Treatment results have to be interpreted with caution. Several sessions may be necessary to achieve good results after the different modalities of sclerotherapy and/or surgery. The result of the treatment is considered as good if varicosities and intra-osseous reflux disappear. Follow-up is short in the majority of cases. One of our patients (no. 24) was operated twice, years before developing a leg ulcer, two different surgeons dissecting the perforator down to the bone foramen and occluding the orifice with glue.
Conclusions
Bone perforators are certainly under reported, as duplex investigation is often limited to the saphenous veins and major perforators. Bone perforators should be carefully looked for in all cases of atypical or recurrent pretibial varicose veins of the leg. The origin of the venous intraosseous hyperpressure should be investigated, in particular along the posterior tibial veins and their tributaries.
Treatment is mandatory in presence of symptoms and/or skin changes.

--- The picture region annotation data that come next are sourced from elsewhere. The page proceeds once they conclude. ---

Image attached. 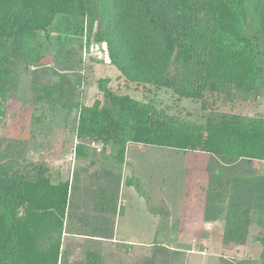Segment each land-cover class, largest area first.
Masks as SVG:
<instances>
[{"label": "rangeland", "instance_id": "obj_1", "mask_svg": "<svg viewBox=\"0 0 264 264\" xmlns=\"http://www.w3.org/2000/svg\"><path fill=\"white\" fill-rule=\"evenodd\" d=\"M94 1L100 2L95 20L84 12L87 0H0V57H6L3 68L9 70L0 82L5 91L0 94V168L8 158L17 162L16 173L0 176V204L22 177L42 176L53 184L55 177H72L77 171L82 182H98L102 190L116 189L121 177L119 194H76L79 211L70 223L78 234L67 233L89 238L67 264H262L264 203L250 210L245 245H225L224 218L206 221L205 211L208 194H218L213 182L254 178L260 187L257 194H264V159L238 157L226 163L207 151L130 142L128 147L138 150L119 162L113 141L81 136L79 107L117 117L134 99L191 123L220 122L224 116L251 121L264 119V86L244 94L210 89L200 98L183 96L187 86L179 57L187 37L181 25L190 32L188 23L204 0L190 7L179 1L190 13L169 7L154 14L148 9L150 0H106L105 7L102 0ZM260 1L248 0L246 24L252 31L259 27ZM126 42L161 75L148 71V79L132 78L114 63L109 44L121 47ZM101 78H111L105 90ZM53 85L63 86V99L74 108L64 107L60 89L46 88ZM93 141L104 142L103 151L91 145ZM80 144L85 155L77 153ZM125 178V193L120 194ZM130 187L135 194H128ZM112 196L119 206L115 216L109 209ZM182 202L184 213L198 223L186 232L172 226ZM7 217L1 209L0 227ZM64 256L61 247L59 264H64Z\"/></svg>", "mask_w": 264, "mask_h": 264}, {"label": "trees", "instance_id": "obj_2", "mask_svg": "<svg viewBox=\"0 0 264 264\" xmlns=\"http://www.w3.org/2000/svg\"><path fill=\"white\" fill-rule=\"evenodd\" d=\"M179 1L182 6L190 7L198 0H150L148 9L152 14L169 7L190 13L188 10L184 12L185 7L180 6ZM87 2L86 10L84 5L81 9L89 11L95 20L100 2ZM260 3L257 31L247 26L248 0H204L200 12L188 23L190 32L186 31L187 25L186 28L181 25L187 37V45L179 57L187 86L183 96L200 98L205 90L210 89H236L244 94L253 91L258 84L264 86V1ZM102 4L108 6L106 0H102ZM52 6L58 7V4L52 3ZM58 9L62 11L63 8L60 6ZM109 45L113 62L128 76L148 79V71L158 77L161 75L133 43L126 42L121 47ZM5 59L0 57V82L4 81V74L9 73L3 68ZM110 82L111 78H101L100 88L105 90ZM46 88L60 89L64 107H75L63 99L62 85ZM0 94H5L4 89ZM79 108L82 113L81 136L113 141L119 148L115 157L119 162L125 161L130 142L207 151L221 155L226 163H233L238 157L264 159L262 118L246 121L224 116L220 122L191 123L150 103L134 99L124 105L117 117L104 115L91 106ZM77 153L85 155V146L80 144ZM16 163L8 158L6 166L0 168V176L16 173ZM80 176L76 171V184L82 182ZM230 181L229 184L225 180L212 183V190L218 194H208L205 219L214 222L224 218L223 243L245 245L250 233V210L264 203V194H257L260 189L257 179L237 177ZM118 182L116 189L108 186L102 194H119L121 177ZM223 186L225 189L220 190ZM68 191V182L52 184L42 176L35 180L22 177L14 182L0 204V210L6 209L8 215L0 227V264H59L65 229L78 234L74 223H70L73 213L79 211L75 203L77 197ZM118 208V200L112 196L109 209L113 216L117 215ZM193 223V217L186 211L175 221L173 228L175 231L190 230L198 226V223ZM96 236L105 237L102 233ZM54 238L55 242L52 241ZM262 241L264 243V238ZM165 251L170 253L168 249Z\"/></svg>", "mask_w": 264, "mask_h": 264}, {"label": "crops", "instance_id": "obj_3", "mask_svg": "<svg viewBox=\"0 0 264 264\" xmlns=\"http://www.w3.org/2000/svg\"><path fill=\"white\" fill-rule=\"evenodd\" d=\"M135 149V148H134ZM138 150V148H137ZM137 150H133L132 146H129L128 147V151H127V157H126V161L128 158H130V154L132 152H135ZM141 150L139 149L138 152H140ZM133 156V155H132ZM129 160V159H128ZM113 161V160H112ZM110 167V166H108ZM109 169H113V170H117L119 171L120 169H117V168H113V167H110ZM75 179V173L73 174V176L71 177V175L67 178H54L53 180V184H59L61 181L63 182H68L69 183V191H68V194H102V189L101 187L103 188L104 186L101 184H99L98 182H88L87 184L85 182H81V183H75L74 180ZM126 181H127V178L123 179V185H122V190H121V193L120 194H124L125 193V186H126ZM131 188L130 187V190H129V193L128 194H135L131 191ZM75 189V190H74ZM104 192H106L104 190ZM183 203L182 202V208L180 209V212L179 214L177 215V217L172 221V226L173 224L175 223V221L177 219H179L184 211H183ZM122 206H125L122 205ZM183 232V231H182ZM186 232V230H185ZM84 238H89L88 236L87 237H79L78 235H68L67 233V230L64 231V234H63V239H62V247H63V252H64V264H67L68 263V257H72L73 254L79 249V245L80 243L83 242V239ZM204 259L207 258V255L206 256H202ZM71 260V259H70Z\"/></svg>", "mask_w": 264, "mask_h": 264}, {"label": "built area", "instance_id": "obj_4", "mask_svg": "<svg viewBox=\"0 0 264 264\" xmlns=\"http://www.w3.org/2000/svg\"><path fill=\"white\" fill-rule=\"evenodd\" d=\"M91 145L95 146L97 148L98 151H103V149L105 148V143L104 142H97V141H93L91 143Z\"/></svg>", "mask_w": 264, "mask_h": 264}]
</instances>
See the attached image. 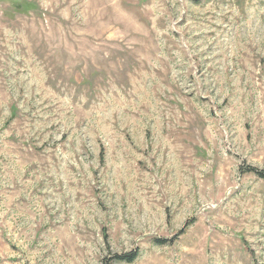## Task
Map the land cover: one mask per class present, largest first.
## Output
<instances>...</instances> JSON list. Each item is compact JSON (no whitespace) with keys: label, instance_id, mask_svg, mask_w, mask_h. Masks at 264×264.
I'll return each mask as SVG.
<instances>
[{"label":"rangeland","instance_id":"rangeland-1","mask_svg":"<svg viewBox=\"0 0 264 264\" xmlns=\"http://www.w3.org/2000/svg\"><path fill=\"white\" fill-rule=\"evenodd\" d=\"M0 264H264V0H0Z\"/></svg>","mask_w":264,"mask_h":264},{"label":"trees","instance_id":"trees-1","mask_svg":"<svg viewBox=\"0 0 264 264\" xmlns=\"http://www.w3.org/2000/svg\"><path fill=\"white\" fill-rule=\"evenodd\" d=\"M121 259L128 261V262L134 261V258L131 255H126V256L122 257Z\"/></svg>","mask_w":264,"mask_h":264}]
</instances>
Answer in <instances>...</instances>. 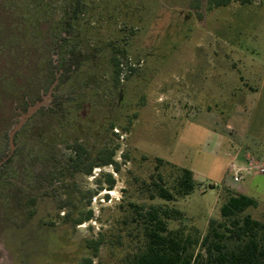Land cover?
Segmentation results:
<instances>
[{"label":"rangeland","instance_id":"obj_1","mask_svg":"<svg viewBox=\"0 0 264 264\" xmlns=\"http://www.w3.org/2000/svg\"><path fill=\"white\" fill-rule=\"evenodd\" d=\"M88 1L95 24L77 22L66 45L63 29L54 26L63 18L64 0H50L21 64L0 58V162L10 153L9 134L21 112L58 79L50 103L15 137L17 177L0 179V264H78L92 255L87 241L100 233L122 235L127 244V231H136L131 202L174 207L184 219L170 221L171 230L205 233L220 217V194L243 187L258 201L246 214L264 222V174L251 170L255 163L264 166V0L221 7L208 0H124L136 12L125 32L106 4ZM3 10L0 29L8 33L16 22ZM25 12L30 22L34 10ZM115 50L124 65L119 86ZM7 79L24 96L2 87ZM76 141L86 149V163L115 150L119 172L115 166L94 168L91 175L76 171L69 149ZM157 159L165 163L169 187L177 169L191 170L194 191L174 203L151 200L143 186ZM106 174L116 181L112 190ZM90 210L93 219L75 227L72 221ZM127 251L104 246L93 264H126Z\"/></svg>","mask_w":264,"mask_h":264},{"label":"trees","instance_id":"obj_2","mask_svg":"<svg viewBox=\"0 0 264 264\" xmlns=\"http://www.w3.org/2000/svg\"><path fill=\"white\" fill-rule=\"evenodd\" d=\"M114 1L100 0L99 4L101 8L102 4L107 5L106 10L110 12L113 23L118 24L121 22L124 24L121 29L125 32L126 29L128 30L126 21L132 22L135 19V7L129 8L124 0H116L117 5ZM252 1L254 0H208V3L210 6L221 7L232 2L250 3ZM50 5H53L50 0H0V6L4 9L3 13L8 12L12 21L16 22L8 33L0 29V58H8L9 63H14L15 66L21 64V61L24 60V54L26 55L29 52L38 39V25L42 21L39 20V15L44 10H48ZM95 5L96 2L93 6L96 7ZM27 7L34 10L30 22L25 20ZM91 10L93 11L94 8L89 5L88 0H64L63 18L54 25L60 33L63 29L64 33L61 34V38L64 45L70 42L71 34L77 22L85 21L94 26L95 22L88 18ZM130 15L133 18L132 21L127 20ZM64 34H67L65 36L68 37H64ZM90 39L92 38L86 37L89 47L94 48V40L92 43ZM121 53V51L115 50L111 57L115 86H119L123 82L121 77L124 65ZM52 66L54 69L56 68L53 63ZM60 68L63 70L60 79L61 84L64 79V68L63 66ZM130 70L135 69L130 67ZM1 84L2 87L9 89L12 87L13 90L15 88L14 94L18 97L20 94L24 96L23 88L17 86L12 79L2 80ZM43 111L44 108L39 112ZM69 149L74 155L72 158L75 160V170L82 171L85 175H91L94 168L102 166H115L116 171L119 172L120 170L119 164L114 160L115 150H104L97 161L86 163L87 152L82 144L76 141L74 145L69 146ZM20 151L18 147L8 161L0 167V175L2 174L0 179L3 176V178L9 180L17 177L16 169L12 165L14 158ZM164 166V161L157 159L155 171L150 176V182L144 183V190L150 194V199L159 198L165 202L174 203L189 196L196 187L194 173L189 169H177L179 175L174 185L169 187L162 173ZM105 176L106 187L112 190L116 181L112 174H106ZM0 185L3 186V183L0 182ZM92 195L93 193L90 194L89 202ZM220 200L222 201L220 217L209 221L205 233H201L197 229L190 232L183 228L171 230L169 228L170 221L184 219L183 213L174 207L163 205L147 207L131 202L128 205L132 212L130 223L136 225L134 229L136 231H127V237L130 238L129 242L125 244L123 241L125 237L122 235L113 234L106 237L100 233L96 239L87 241V248L92 251V255L84 257L78 264H93L94 258L98 256L100 249L104 246L128 249L127 255L124 257L126 264H264V222L257 221L246 214L249 208L258 206V201L248 195L227 188L224 193L220 194ZM69 217L70 215L67 216V219ZM93 217L94 213L90 210L81 213L72 222L76 227L91 221ZM124 222L125 225H128L127 220Z\"/></svg>","mask_w":264,"mask_h":264},{"label":"water","instance_id":"obj_3","mask_svg":"<svg viewBox=\"0 0 264 264\" xmlns=\"http://www.w3.org/2000/svg\"><path fill=\"white\" fill-rule=\"evenodd\" d=\"M58 84V79L51 86L48 93L42 97L41 100L36 101L34 104L30 105L26 112H21L19 122L13 127L9 134L10 141V153L0 162V167H2L8 159L13 155L16 145H15V137L16 134L24 127V125L42 108L46 107L51 100L53 91Z\"/></svg>","mask_w":264,"mask_h":264},{"label":"built area","instance_id":"obj_4","mask_svg":"<svg viewBox=\"0 0 264 264\" xmlns=\"http://www.w3.org/2000/svg\"><path fill=\"white\" fill-rule=\"evenodd\" d=\"M251 170L257 171L259 174H264V166H260L259 164L255 163L254 166H251ZM241 170L235 172L234 180L235 182H240L242 179Z\"/></svg>","mask_w":264,"mask_h":264},{"label":"crops","instance_id":"obj_5","mask_svg":"<svg viewBox=\"0 0 264 264\" xmlns=\"http://www.w3.org/2000/svg\"><path fill=\"white\" fill-rule=\"evenodd\" d=\"M227 126L229 127V125H227ZM235 191L238 192V193H242V194L247 195L246 192H245L246 190H245V188H243V187H242V188H238V189L235 190Z\"/></svg>","mask_w":264,"mask_h":264},{"label":"flooded vegetation","instance_id":"obj_6","mask_svg":"<svg viewBox=\"0 0 264 264\" xmlns=\"http://www.w3.org/2000/svg\"><path fill=\"white\" fill-rule=\"evenodd\" d=\"M53 92H54V91H53ZM43 96H44V95L41 96V99H42ZM41 99H40V100H41ZM44 108H45V107H44ZM40 110H41V109H40ZM40 110H39V111H40ZM39 111H38V112H39ZM38 112H37V113H38ZM37 113H36V114H37ZM36 114H35V115H36ZM35 115H34V116H35ZM24 126H25V125H24ZM16 135H17V134H16Z\"/></svg>","mask_w":264,"mask_h":264}]
</instances>
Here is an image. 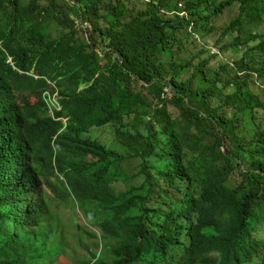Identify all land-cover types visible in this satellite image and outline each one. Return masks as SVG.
Segmentation results:
<instances>
[{
    "label": "trees",
    "instance_id": "1",
    "mask_svg": "<svg viewBox=\"0 0 264 264\" xmlns=\"http://www.w3.org/2000/svg\"><path fill=\"white\" fill-rule=\"evenodd\" d=\"M263 23L264 0H0V264H52L77 230L81 264H264ZM46 90L68 118L55 163Z\"/></svg>",
    "mask_w": 264,
    "mask_h": 264
},
{
    "label": "rangeland",
    "instance_id": "2",
    "mask_svg": "<svg viewBox=\"0 0 264 264\" xmlns=\"http://www.w3.org/2000/svg\"><path fill=\"white\" fill-rule=\"evenodd\" d=\"M140 1L144 2L146 0H140ZM237 14H238V7L236 4H233L230 7L226 8L220 16L212 19L211 20V26H213L217 30V32H219V30L221 28H223L224 26L228 25L237 16ZM257 30L259 32H264V23L261 24ZM218 36H219V34L216 33L215 38H217ZM226 40L227 39L222 40L220 42V44L221 45L224 44ZM183 44H184V47L186 49L187 54L193 53L195 47L191 43L190 40L183 42ZM242 51L243 50H241V52ZM241 52L237 51L236 53L229 54V56L231 58H237ZM226 56H227V54H223V58L215 57L214 59L210 60L209 64L211 66H218L219 61H225L226 60ZM206 57H207L206 54H202L198 59H203ZM198 59H196L195 61H197ZM251 88H252V86H251ZM252 90L255 91L253 88H252ZM231 91H232V89L230 87H227L224 89L225 93H228ZM163 92H164V97H166V98L170 97L168 87L164 88ZM259 94L263 95V97H264V93H259ZM147 97L151 102H153V103L156 102V99L152 95L149 94V95H147ZM167 110L169 111V113L173 117H176L178 115L176 108L172 104L167 103ZM253 111H254V114L256 117L255 121L257 123H259L261 125V127H264V109L263 108H255ZM226 113H227V116H230L231 110L227 109ZM93 134L100 141L109 145L111 134L109 133V131L107 129H105V128L96 129V130H94ZM59 212L63 213L65 216H68L72 219L77 218L78 222L81 224L85 223V217H84L82 212L75 211V210H72V209L67 208V207H61ZM62 220L66 224V222L63 218H62ZM68 229H69V227L66 224V230H68ZM78 233H79V231H78ZM72 234H74V233H72ZM72 234L67 233L70 244L67 245V247L65 248V250L63 251V253L61 255L54 258V261L52 264H81L79 262V260L81 261L82 258L85 261H87V259L85 257V253H84L85 252V250H84L85 242L81 241V238L79 235H78V242H77V238H74L72 236ZM260 235L264 237V232H260ZM74 246H77V247L73 248ZM87 246H90V244L87 243ZM90 248H91V246H90ZM89 254H91V253L89 252ZM80 256H82V257H80Z\"/></svg>",
    "mask_w": 264,
    "mask_h": 264
},
{
    "label": "clouds",
    "instance_id": "3",
    "mask_svg": "<svg viewBox=\"0 0 264 264\" xmlns=\"http://www.w3.org/2000/svg\"><path fill=\"white\" fill-rule=\"evenodd\" d=\"M70 1V0H69ZM179 7L180 8H182V4L180 3L179 4ZM179 13V16L180 17H184V16H186V13L185 12H183V11H180V12H178ZM88 27V25H86L85 24V28H87ZM194 36V38L196 39V40H199L200 41V38H199V36L197 35V34H194L193 35ZM207 47L209 48V52L210 53H216V54H218L219 55V58H223V56L220 54V52H219V50L217 49V48H215L213 45H212V43H211V41L210 40H207ZM11 61H12V58L10 59ZM255 77H256V83L258 84V86H259V89H262L263 91H264V78H258L257 77V75L254 73L253 74ZM47 94H49V95H51V100H49V103H48V107H49V113H50V115H51V117L53 118V119H56V120H62L63 121V123H64V126L56 133H54L52 136H51V139H50V141H49V146H48V148L49 149H53V151H54V163H55V158H56V155H57V153H58V151H60V153L64 150V147H65V139L62 137V136H60L59 134L64 130V129H66V127H67V117H60L56 112H55V109L56 110H58V111H60L61 109H62V104L61 103H59V100H60V95H59V92L58 91H56L55 93H53L51 90H46V92L44 93V98H46V96H47ZM162 96L164 97V93H162ZM104 128L105 129H107L108 131H109V133H110V128H109V126L108 125H105L104 126ZM96 129H100V128H96ZM96 129H94V130H96ZM94 132V131H93ZM88 134V133H87ZM89 136H90V134H88ZM98 139V138H97ZM99 140V139H98ZM100 141V140H99ZM102 142V141H101ZM103 143V142H102ZM103 144H105V143H103ZM107 147H109L110 148V146L109 145H107V144H105ZM59 174H60V176H61V178H63L64 180H65V177H64V175L61 173V172H59L58 170H56ZM48 191V193H49V196H50V198H51V196L54 198V200L53 201H55V203H56V214L57 215H59L61 218H63L64 220H65V222H66V224L68 225V227L70 228H74V225H75V223H78V224H80L81 225V223H79L78 222V219L77 218H75V219H72V218H70V217H68V216H65L63 213H60L59 212V210H60V208L61 207H67V208H70V209H72V210H75V211H79V212H82L83 213V215H84V212H83V210H82V208L80 207V205H79V203H78V201L76 200V201H74V202H69V201H66V200H57V197H58V195H56V194H52L51 192H50V190H47ZM52 200V199H51ZM84 217H85V215H84ZM66 224H65V227H66ZM82 224H86V226H88L91 230H93V231H96V233L99 235V229H98V227H96V226H92L88 221H87V218L85 217V223H82ZM74 233V232H73ZM74 235L76 236V238H77V242H78V230H77V233H74ZM84 240V239H83ZM84 242H85V248H84V250H85V257H86V259H88L89 257H91V254H92V252L93 251H95V247H91L90 248V246H92L91 245V243L89 242V241H87V243L88 244H90V246H87V243H86V241L84 240ZM100 248H101V246H98V248H97V252L100 250ZM89 252L91 253V254H89ZM94 262V261H93ZM92 262V263H93ZM91 263V264H92Z\"/></svg>",
    "mask_w": 264,
    "mask_h": 264
}]
</instances>
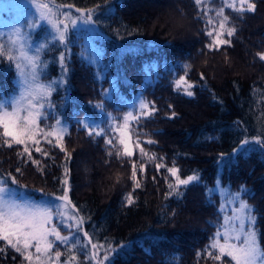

Recognition of this rare and particular entity can prevent misdiagnosis, as arterio-venous malformations, and is essential in performing appropriate treatment.
Footnotes
Declaration of Conflicting Interests
The author(s) declared no potential conflicts of interest with respect to the research, authorship, and/or publication of this article.
Funding
The author(s) received no financial support for the research, authorship, and/or publication of this article.
Guarantor
AAR
Contributorship
AAR conceived the study, performed the review of the literature, and wrote the first draft of the manuscript. All authors made a substantial contribution to the acquisition, analysis and interpretation of data. They reviewed and edited the manuscript and approved the final version.